Country Strong (2011) should be titled Country Wrong.  I don't buy this sappy stitch-together one bit.  It is cliched, campy, and frankly, boring.  It is not a terrible flick.  It was filmed in a competent manner.  It has likable stars, even real country stars like Tim McGraw, but there is not much country in Country Strong.  Instead there is campy.  Hell, the music is as good as half the country crap you will hear today (this is coming from a John Cash fan - not a country music hater). 

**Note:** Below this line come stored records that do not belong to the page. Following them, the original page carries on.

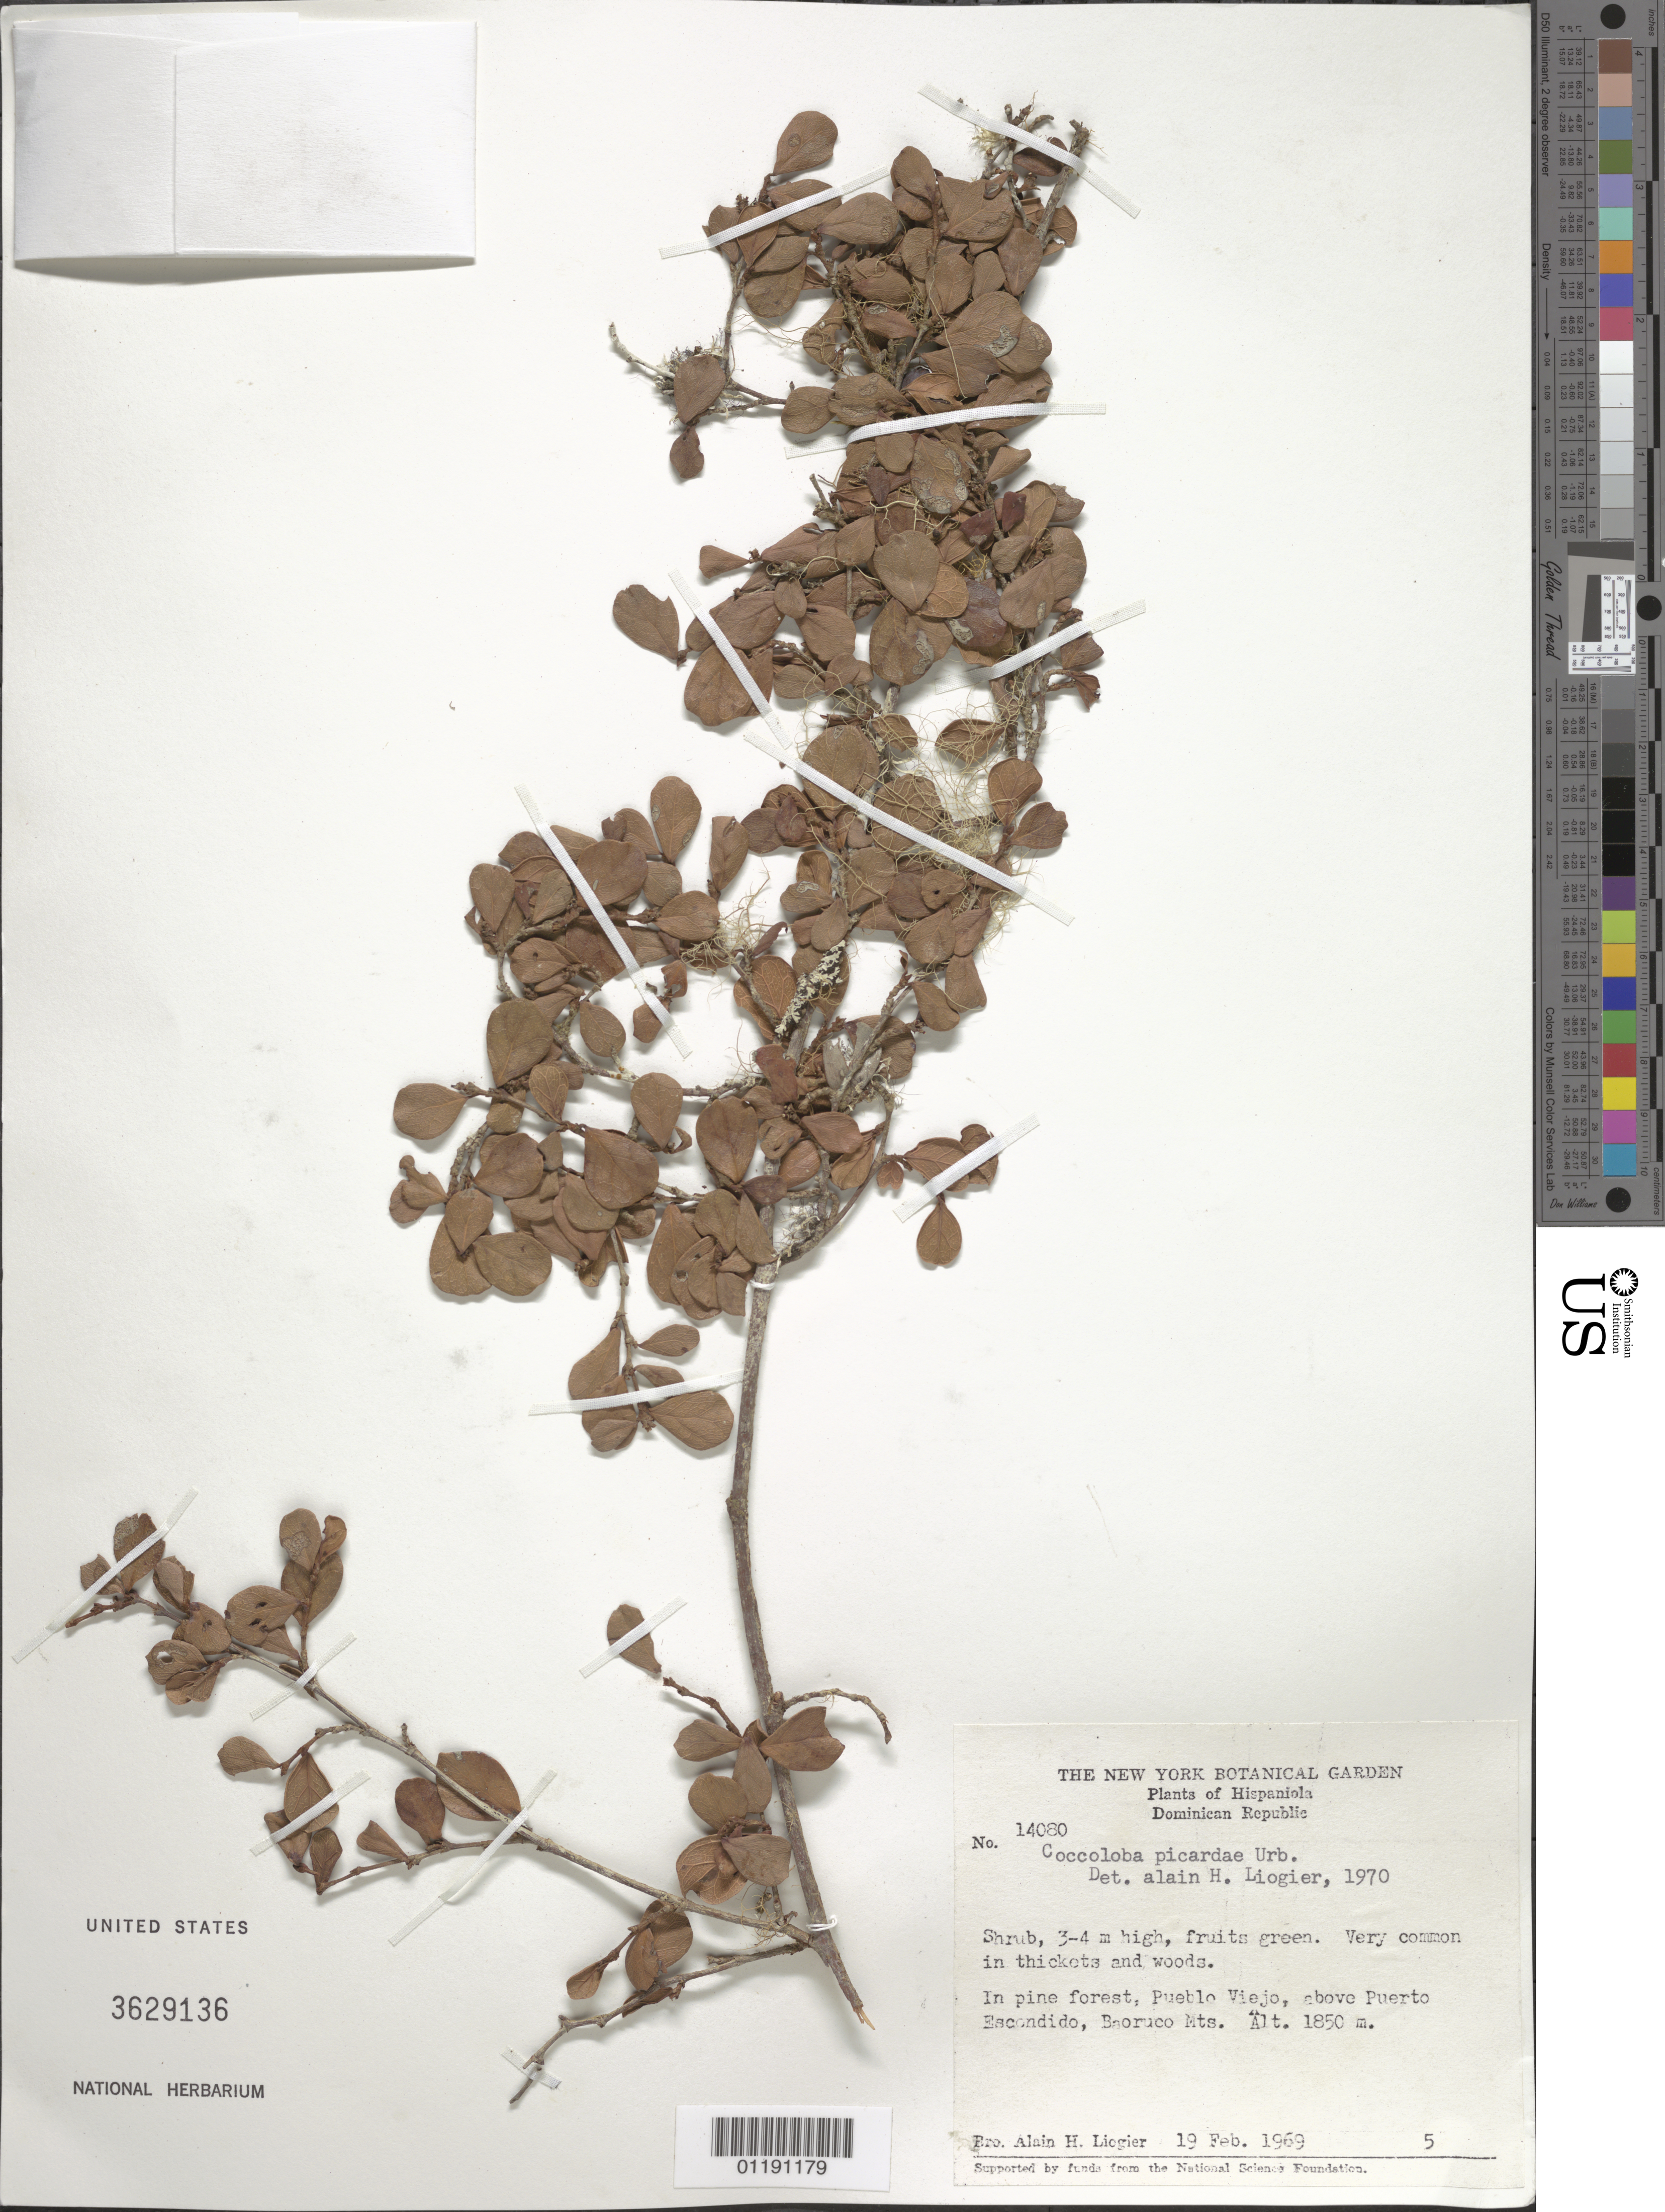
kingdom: Plantae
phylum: Tracheophyta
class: Magnoliopsida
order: Caryophyllales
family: Polygonaceae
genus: Coccoloba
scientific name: Coccoloba picardae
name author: Urb.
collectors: A. H. Liogier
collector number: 14080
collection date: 1969-02-19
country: Dominican Republic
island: Hispaniola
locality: In pine forest, Pueblo Viejo, above Puerto Escondido, Baoruco Mts.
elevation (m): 1850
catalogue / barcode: US 3629136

The plot involves Gweneth Paltrow as an alcoholic singer who is perhaps in the sunset of her career.  There is an up and coming starlet that tags along with them and throw into the mix a young stud who will eventually have the hots for both of them.  Tim McGraw is the Patlrow's stage manager who obviously has feelings for her, but pushes her for the glory of the road show.

So what were the flicks biggest transgressions?  Too vanilla.  Boring.  Too nice.  Even the assholes were good people.

You want to see a better country strong movie I would suggest Walk The Line (2005) and Crazy Heart (2009).  Going back in time, check out Coal Miner's Daughter (1980) or Tender Mercies (1983).  This flick wants to be mentioned in the same breath of those but only will succeed when mentioned in terms of how it doesn't even come close to any of them. I deal it a Jack.